Heyet çözüm sürecinde vatandaşların duygularını ve isteklerini dinledi. Heyete başkanlık yapan Yılmaz Ensaroğlu, insanların geçmişte yaşadıklarını bir anda hiçbir şey olmamış gibi unutmalarını beklemenin yanlış bir düşünce olduğunu söyledi.

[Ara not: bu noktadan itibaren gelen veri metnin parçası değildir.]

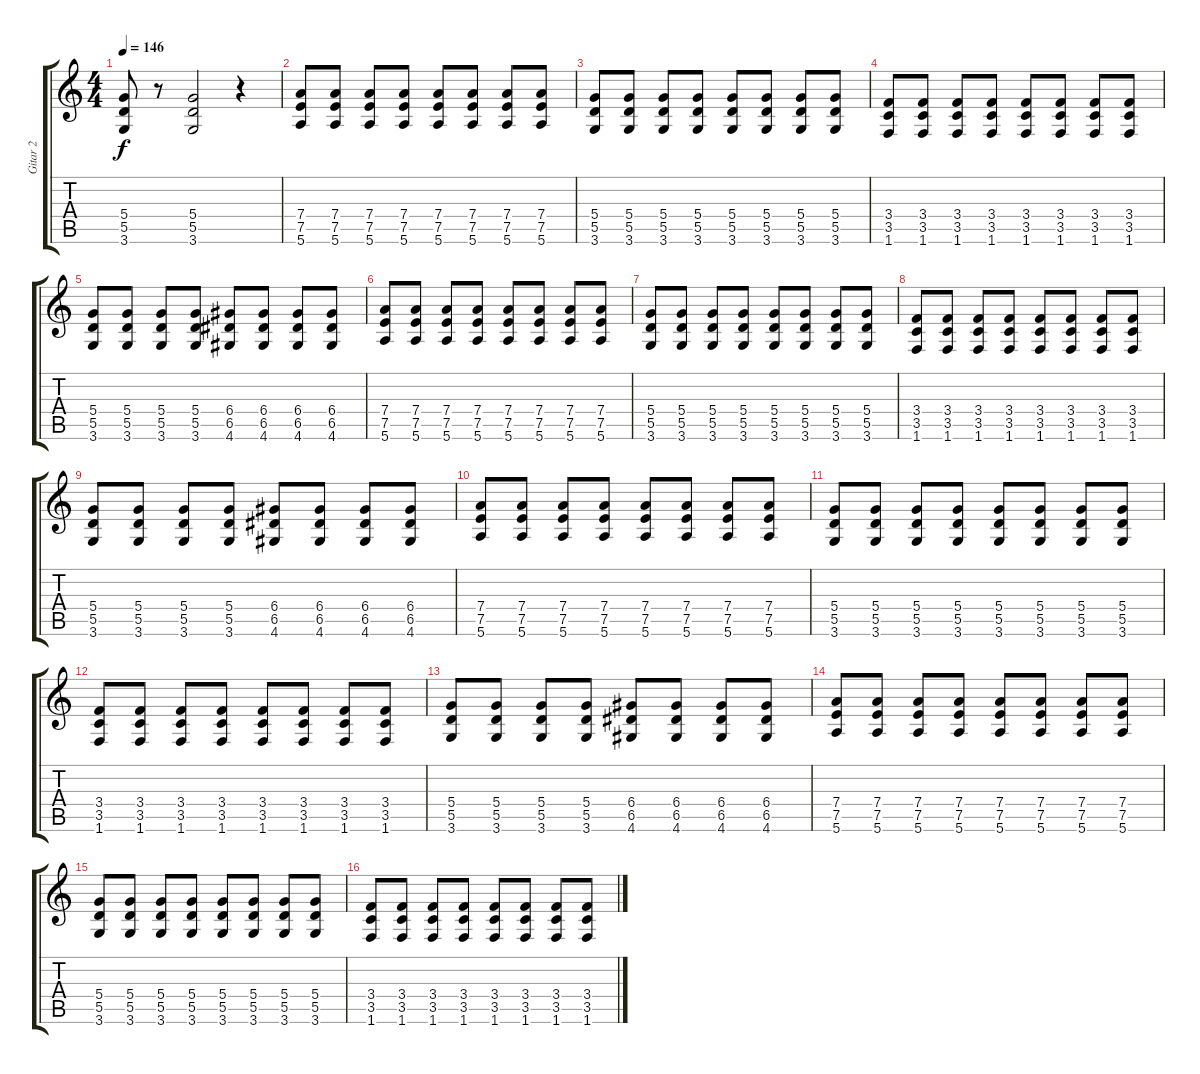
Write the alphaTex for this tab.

\track ("Gitar 2" "Gitar 2") {instrument overdrivenguitar}
\staff {score tabs}
\tuning (E4 B3 G3 D3 A2 E2) {hide}
\ts (4 4)
\tempo 146
\clef g2
\ks c
(5.4 5.5 3.6).8{dy f} r.8 (5.4 5.5 3.6).2 r.4 |
(7.4 7.5 5.6).8 (7.4 7.5 5.6).8 (7.4 7.5 5.6).8 (7.4 7.5 5.6).8 (7.4 7.5 5.6).8 (7.4 7.5 5.6).8 (7.4 7.5 5.6).8 (7.4 7.5 5.6).8 |
(5.4 5.5 3.6).8 (5.4 5.5 3.6).8 (5.4 5.5 3.6).8 (5.4 5.5 3.6).8 (5.4 5.5 3.6).8 (5.4 5.5 3.6).8 (5.4 5.5 3.6).8 (5.4 5.5 3.6).8 |
(3.4 3.5 1.6).8 (3.4 3.5 1.6).8 (3.4 3.5 1.6).8 (3.4 3.5 1.6).8 (3.4 3.5 1.6).8 (3.4 3.5 1.6).8 (3.4 3.5 1.6).8 (3.4 3.5 1.6).8 |
(5.4 5.5 3.6).8 (5.4 5.5 3.6).8 (5.4 5.5 3.6).8 (5.4 5.5 3.6).8 (6.4 6.5 4.6).8 (6.4 6.5 4.6).8 (6.4 6.5 4.6).8 (6.4 6.5 4.6).8 |
(7.4 7.5 5.6).8 (7.4 7.5 5.6).8 (7.4 7.5 5.6).8 (7.4 7.5 5.6).8 (7.4 7.5 5.6).8 (7.4 7.5 5.6).8 (7.4 7.5 5.6).8 (7.4 7.5 5.6).8 |
(5.4 5.5 3.6).8 (5.4 5.5 3.6).8 (5.4 5.5 3.6).8 (5.4 5.5 3.6).8 (5.4 5.5 3.6).8 (5.4 5.5 3.6).8 (5.4 5.5 3.6).8 (5.4 5.5 3.6).8 |
(3.4 3.5 1.6).8 (3.4 3.5 1.6).8 (3.4 3.5 1.6).8 (3.4 3.5 1.6).8 (3.4 3.5 1.6).8 (3.4 3.5 1.6).8 (3.4 3.5 1.6).8 (3.4 3.5 1.6).8 |
(5.4 5.5 3.6).8 (5.4 5.5 3.6).8 (5.4 5.5 3.6).8 (5.4 5.5 3.6).8 (6.4 6.5 4.6).8 (6.4 6.5 4.6).8 (6.4 6.5 4.6).8 (6.4 6.5 4.6).8 |
(7.4 7.5 5.6).8 (7.4 7.5 5.6).8 (7.4 7.5 5.6).8 (7.4 7.5 5.6).8 (7.4 7.5 5.6).8 (7.4 7.5 5.6).8 (7.4 7.5 5.6).8 (7.4 7.5 5.6).8 |
(5.4 5.5 3.6).8 (5.4 5.5 3.6).8 (5.4 5.5 3.6).8 (5.4 5.5 3.6).8 (5.4 5.5 3.6).8 (5.4 5.5 3.6).8 (5.4 5.5 3.6).8 (5.4 5.5 3.6).8 |
(3.4 3.5 1.6).8 (3.4 3.5 1.6).8 (3.4 3.5 1.6).8 (3.4 3.5 1.6).8 (3.4 3.5 1.6).8 (3.4 3.5 1.6).8 (3.4 3.5 1.6).8 (3.4 3.5 1.6).8 |
(5.4 5.5 3.6).8 (5.4 5.5 3.6).8 (5.4 5.5 3.6).8 (5.4 5.5 3.6).8 (6.4 6.5 4.6).8 (6.4 6.5 4.6).8 (6.4 6.5 4.6).8 (6.4 6.5 4.6).8 |
(7.4 7.5 5.6).8 (7.4 7.5 5.6).8 (7.4 7.5 5.6).8 (7.4 7.5 5.6).8 (7.4 7.5 5.6).8 (7.4 7.5 5.6).8 (7.4 7.5 5.6).8 (7.4 7.5 5.6).8 |
(5.4 5.5 3.6).8 (5.4 5.5 3.6).8 (5.4 5.5 3.6).8 (5.4 5.5 3.6).8 (5.4 5.5 3.6).8 (5.4 5.5 3.6).8 (5.4 5.5 3.6).8 (5.4 5.5 3.6).8 |
(3.4 3.5 1.6).8 (3.4 3.5 1.6).8 (3.4 3.5 1.6).8 (3.4 3.5 1.6).8 (3.4 3.5 1.6).8 (3.4 3.5 1.6).8 (3.4 3.5 1.6).8 (3.4 3.5 1.6).8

Ancak geçmişi unutmadan geleceğe bakılması gerektiğini dile getiren Ensaroğlu, sorunun kalıcı bir çözüme kavuşturulması için gerekli adımların atılarak çalışmaların yapılması gerektiğini vurguladı. Çözüme dair neler yapılması gerektiğiyle ilgili öneriler aldıklarını belirten Ensaroğlu, şunları söyledi: “Ancak tabi insanlar çok dolu. Yaşadıkları acılar dolayısıyla bunu ne ölçüde başarabildiğimizden emin değilim, fakat bazı arkadaşların acıları tazelendi, o acıları hatırlamak aslında bugünden yarına daha sağlıklı bakmak açısından bizim için de yararlı olacak. Ama bunlara rağmen arkadaşların içerisinde gerçekten çok somut spesifik öneriler de yapan oldu.”Önerilerin anayasal ve yasal düzenlemeler yapılmasını isteyenlerin olduğunu dile getiren Ensaroğlu, kimi uygulamalarda anayasal ve yasal düzenlemeye ihtiyaç duymayıp sadece uygulama bağlamında düzeltilmesinin istendiğini kaydetti.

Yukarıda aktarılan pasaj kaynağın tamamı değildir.